BEGIN

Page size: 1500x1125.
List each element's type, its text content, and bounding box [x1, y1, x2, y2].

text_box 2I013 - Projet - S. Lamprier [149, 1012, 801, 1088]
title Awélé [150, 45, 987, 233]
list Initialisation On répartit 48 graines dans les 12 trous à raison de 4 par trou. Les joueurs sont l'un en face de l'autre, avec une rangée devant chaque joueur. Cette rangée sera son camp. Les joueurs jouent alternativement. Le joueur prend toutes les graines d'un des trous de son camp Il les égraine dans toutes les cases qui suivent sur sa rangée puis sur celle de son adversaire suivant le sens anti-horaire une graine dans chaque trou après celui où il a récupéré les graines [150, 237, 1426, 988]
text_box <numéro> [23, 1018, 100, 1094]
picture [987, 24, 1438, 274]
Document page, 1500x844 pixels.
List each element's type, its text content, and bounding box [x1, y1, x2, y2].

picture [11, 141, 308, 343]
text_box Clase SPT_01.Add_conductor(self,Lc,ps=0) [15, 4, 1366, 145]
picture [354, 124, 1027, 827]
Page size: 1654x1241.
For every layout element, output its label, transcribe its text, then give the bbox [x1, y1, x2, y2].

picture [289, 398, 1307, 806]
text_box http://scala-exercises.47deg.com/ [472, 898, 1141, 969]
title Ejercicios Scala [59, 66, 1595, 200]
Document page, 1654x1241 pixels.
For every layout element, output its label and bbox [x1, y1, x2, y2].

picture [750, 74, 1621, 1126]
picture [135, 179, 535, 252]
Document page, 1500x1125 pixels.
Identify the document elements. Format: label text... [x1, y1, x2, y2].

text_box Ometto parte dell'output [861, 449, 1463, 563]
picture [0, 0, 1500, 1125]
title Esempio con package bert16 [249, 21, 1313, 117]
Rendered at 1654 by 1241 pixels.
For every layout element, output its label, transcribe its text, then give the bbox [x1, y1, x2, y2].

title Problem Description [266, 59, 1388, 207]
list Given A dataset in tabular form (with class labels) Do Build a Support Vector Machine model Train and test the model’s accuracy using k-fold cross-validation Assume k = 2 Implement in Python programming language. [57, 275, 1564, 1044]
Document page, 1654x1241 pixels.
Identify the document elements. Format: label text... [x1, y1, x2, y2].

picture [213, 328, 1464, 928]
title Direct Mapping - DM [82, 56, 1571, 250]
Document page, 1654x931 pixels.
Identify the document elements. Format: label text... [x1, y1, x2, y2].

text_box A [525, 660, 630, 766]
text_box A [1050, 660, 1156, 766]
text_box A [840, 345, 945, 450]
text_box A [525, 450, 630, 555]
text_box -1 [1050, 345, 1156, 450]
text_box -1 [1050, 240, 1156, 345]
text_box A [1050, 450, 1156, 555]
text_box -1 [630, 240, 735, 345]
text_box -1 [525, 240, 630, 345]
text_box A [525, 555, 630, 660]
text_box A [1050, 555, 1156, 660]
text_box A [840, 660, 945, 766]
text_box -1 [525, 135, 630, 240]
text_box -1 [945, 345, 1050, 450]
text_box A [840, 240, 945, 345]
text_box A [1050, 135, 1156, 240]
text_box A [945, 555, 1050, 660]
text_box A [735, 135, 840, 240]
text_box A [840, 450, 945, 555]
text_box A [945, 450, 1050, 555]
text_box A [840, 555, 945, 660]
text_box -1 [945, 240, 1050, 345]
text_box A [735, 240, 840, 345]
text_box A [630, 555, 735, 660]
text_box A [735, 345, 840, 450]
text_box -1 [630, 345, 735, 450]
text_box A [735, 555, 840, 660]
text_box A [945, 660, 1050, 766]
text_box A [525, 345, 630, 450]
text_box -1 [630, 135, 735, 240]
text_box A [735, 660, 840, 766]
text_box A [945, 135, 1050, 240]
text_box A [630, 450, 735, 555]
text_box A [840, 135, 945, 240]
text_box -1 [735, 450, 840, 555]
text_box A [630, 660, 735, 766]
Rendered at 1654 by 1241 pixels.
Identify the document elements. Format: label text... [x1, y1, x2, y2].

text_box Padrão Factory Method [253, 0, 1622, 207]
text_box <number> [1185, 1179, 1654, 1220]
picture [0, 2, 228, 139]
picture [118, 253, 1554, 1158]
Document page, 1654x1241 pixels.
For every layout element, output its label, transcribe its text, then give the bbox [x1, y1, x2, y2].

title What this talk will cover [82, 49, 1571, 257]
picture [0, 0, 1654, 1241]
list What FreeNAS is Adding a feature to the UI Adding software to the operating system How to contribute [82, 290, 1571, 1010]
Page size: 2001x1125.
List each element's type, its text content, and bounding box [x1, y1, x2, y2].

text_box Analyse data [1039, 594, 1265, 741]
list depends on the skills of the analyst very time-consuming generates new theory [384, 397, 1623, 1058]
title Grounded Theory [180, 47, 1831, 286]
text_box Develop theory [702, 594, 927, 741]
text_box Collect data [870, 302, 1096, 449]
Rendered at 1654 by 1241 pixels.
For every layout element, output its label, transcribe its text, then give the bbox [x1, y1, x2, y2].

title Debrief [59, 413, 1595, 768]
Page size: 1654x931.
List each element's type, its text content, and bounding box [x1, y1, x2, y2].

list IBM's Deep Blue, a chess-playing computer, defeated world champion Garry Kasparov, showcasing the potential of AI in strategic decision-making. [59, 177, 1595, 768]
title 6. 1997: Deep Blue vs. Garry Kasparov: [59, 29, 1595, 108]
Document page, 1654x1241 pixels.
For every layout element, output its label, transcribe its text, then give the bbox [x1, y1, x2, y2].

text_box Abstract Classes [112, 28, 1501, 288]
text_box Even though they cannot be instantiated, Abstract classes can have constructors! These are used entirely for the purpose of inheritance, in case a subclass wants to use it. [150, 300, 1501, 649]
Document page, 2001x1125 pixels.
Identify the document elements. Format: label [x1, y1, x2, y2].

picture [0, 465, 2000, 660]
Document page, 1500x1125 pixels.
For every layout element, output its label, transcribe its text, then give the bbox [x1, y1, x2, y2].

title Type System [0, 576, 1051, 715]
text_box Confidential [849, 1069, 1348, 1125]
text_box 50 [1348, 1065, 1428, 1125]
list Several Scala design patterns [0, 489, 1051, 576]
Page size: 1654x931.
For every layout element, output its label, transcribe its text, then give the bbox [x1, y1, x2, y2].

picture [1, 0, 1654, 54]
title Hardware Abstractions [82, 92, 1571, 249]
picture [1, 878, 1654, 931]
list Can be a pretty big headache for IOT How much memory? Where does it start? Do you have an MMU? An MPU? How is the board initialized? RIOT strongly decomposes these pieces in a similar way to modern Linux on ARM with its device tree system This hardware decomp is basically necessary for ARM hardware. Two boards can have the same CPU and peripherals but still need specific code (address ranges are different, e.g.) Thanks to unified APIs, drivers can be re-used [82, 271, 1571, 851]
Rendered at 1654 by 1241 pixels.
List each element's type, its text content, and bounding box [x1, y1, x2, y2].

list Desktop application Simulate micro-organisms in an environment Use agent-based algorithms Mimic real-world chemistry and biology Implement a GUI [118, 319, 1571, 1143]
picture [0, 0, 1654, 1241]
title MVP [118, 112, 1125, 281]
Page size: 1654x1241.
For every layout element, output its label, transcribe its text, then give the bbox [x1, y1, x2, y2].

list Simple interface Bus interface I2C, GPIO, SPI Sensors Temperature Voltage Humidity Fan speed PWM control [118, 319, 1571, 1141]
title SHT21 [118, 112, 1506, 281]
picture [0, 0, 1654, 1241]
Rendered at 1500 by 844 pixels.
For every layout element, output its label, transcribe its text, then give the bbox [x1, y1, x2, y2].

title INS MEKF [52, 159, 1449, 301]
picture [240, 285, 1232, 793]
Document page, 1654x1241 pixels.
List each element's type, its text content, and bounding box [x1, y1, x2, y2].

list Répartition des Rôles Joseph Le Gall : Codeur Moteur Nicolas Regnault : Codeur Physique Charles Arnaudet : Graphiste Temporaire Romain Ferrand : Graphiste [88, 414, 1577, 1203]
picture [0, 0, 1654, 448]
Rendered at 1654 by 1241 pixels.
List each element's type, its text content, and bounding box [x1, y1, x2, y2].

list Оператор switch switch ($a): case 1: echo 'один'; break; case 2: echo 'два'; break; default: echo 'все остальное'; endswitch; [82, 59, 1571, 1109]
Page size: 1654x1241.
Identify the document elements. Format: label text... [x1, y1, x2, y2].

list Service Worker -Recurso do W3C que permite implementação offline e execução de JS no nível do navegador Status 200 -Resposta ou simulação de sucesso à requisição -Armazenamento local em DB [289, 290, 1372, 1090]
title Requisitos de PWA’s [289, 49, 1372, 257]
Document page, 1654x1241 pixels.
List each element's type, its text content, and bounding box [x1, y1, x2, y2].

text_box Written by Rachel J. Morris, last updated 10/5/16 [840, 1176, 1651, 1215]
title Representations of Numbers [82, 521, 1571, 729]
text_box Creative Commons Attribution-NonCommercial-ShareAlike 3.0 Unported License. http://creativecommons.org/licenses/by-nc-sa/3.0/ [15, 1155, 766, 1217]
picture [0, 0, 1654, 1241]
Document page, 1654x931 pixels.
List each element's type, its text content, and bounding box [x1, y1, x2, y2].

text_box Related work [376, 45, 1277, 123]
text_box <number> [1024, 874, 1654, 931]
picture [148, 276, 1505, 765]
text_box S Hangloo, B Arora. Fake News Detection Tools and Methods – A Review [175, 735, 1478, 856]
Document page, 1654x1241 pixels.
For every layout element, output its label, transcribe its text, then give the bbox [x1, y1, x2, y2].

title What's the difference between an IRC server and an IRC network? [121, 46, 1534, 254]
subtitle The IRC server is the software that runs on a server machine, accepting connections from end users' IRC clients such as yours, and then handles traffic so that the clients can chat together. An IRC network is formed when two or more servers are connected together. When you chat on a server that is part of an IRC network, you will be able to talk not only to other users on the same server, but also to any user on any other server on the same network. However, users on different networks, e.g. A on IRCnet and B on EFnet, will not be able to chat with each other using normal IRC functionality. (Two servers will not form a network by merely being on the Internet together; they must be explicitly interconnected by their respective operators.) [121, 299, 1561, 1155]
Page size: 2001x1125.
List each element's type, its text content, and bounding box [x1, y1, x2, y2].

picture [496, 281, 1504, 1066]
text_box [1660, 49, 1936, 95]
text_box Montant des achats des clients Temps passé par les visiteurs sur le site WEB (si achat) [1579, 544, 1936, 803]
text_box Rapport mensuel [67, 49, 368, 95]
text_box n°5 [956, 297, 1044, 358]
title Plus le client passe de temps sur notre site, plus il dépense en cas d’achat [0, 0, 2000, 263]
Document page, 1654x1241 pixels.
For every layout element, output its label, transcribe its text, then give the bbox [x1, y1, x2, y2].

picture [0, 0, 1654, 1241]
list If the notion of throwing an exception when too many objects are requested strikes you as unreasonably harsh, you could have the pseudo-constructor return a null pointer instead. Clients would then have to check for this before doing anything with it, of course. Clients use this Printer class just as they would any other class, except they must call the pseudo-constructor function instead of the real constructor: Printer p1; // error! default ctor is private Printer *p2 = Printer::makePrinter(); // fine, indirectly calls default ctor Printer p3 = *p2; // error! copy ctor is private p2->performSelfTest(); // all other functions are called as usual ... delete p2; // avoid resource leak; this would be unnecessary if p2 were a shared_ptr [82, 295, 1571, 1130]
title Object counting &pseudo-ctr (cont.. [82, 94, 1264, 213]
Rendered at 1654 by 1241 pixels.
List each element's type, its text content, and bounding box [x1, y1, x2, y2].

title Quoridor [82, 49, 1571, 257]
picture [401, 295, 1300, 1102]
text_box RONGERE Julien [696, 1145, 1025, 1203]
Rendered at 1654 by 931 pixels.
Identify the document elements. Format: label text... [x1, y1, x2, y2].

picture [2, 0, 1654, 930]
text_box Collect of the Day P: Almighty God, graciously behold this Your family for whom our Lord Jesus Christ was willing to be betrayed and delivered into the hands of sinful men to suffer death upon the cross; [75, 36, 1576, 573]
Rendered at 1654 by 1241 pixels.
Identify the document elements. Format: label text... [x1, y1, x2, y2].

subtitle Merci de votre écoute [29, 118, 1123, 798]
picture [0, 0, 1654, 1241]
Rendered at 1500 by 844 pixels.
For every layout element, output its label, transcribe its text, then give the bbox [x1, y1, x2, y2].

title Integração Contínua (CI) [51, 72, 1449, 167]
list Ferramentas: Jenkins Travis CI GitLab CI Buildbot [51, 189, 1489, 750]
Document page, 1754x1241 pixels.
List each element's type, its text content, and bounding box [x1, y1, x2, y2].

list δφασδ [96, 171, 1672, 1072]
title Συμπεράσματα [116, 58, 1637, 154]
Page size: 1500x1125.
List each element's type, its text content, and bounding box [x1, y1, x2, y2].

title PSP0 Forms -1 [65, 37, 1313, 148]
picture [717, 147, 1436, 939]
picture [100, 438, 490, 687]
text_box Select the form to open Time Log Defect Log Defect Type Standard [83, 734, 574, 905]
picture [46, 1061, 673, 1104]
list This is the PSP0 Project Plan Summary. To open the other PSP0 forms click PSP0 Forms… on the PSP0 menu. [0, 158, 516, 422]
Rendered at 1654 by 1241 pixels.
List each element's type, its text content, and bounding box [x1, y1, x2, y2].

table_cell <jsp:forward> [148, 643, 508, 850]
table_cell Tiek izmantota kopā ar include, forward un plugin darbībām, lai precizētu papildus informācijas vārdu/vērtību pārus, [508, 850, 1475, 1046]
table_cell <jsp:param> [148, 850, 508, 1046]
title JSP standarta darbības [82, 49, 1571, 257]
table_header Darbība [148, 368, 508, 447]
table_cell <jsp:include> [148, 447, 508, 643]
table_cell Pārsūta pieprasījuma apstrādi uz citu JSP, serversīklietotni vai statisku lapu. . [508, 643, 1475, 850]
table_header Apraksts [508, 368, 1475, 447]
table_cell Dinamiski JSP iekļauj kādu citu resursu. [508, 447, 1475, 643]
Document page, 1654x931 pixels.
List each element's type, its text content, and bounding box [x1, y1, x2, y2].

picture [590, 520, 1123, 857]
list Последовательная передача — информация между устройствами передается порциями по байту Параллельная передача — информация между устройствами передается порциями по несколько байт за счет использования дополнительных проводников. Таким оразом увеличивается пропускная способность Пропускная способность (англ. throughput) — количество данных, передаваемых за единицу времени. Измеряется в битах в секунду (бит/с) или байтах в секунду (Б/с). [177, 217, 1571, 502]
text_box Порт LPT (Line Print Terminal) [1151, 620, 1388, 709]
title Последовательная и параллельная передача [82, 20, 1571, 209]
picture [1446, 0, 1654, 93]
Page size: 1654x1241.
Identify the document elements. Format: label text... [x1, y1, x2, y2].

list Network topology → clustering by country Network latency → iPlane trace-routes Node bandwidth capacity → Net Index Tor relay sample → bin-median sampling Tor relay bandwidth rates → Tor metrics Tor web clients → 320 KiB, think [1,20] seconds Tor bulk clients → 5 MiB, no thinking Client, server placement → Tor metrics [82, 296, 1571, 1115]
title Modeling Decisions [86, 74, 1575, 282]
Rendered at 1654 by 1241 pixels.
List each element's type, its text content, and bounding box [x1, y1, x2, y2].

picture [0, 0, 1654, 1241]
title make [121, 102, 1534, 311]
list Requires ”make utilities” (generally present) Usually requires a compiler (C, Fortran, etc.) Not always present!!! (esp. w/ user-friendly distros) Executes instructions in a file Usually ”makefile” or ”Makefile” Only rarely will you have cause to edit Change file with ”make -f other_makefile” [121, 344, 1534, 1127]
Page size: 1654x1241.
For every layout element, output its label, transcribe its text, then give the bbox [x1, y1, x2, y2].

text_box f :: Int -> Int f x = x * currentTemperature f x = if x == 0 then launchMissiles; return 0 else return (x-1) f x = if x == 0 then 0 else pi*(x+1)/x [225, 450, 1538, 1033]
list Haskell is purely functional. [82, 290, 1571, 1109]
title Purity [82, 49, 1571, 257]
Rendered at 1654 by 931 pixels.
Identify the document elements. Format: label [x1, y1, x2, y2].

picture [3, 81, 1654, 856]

END

> **TASK PROMPT**: Reproduce the lines of the records word for word, starting at the beginning of the records and ending at the line containing "title Awélé [150, 45, 987, 233]", with both of those lines included.

> **FINISHED ANSWER**:
Page size: 1500x1125.
List each element's type, its text content, and bounding box [x1, y1, x2, y2].

text_box 2I013 - Projet - S. Lamprier [149, 1012, 801, 1088]
title Awélé [150, 45, 987, 233]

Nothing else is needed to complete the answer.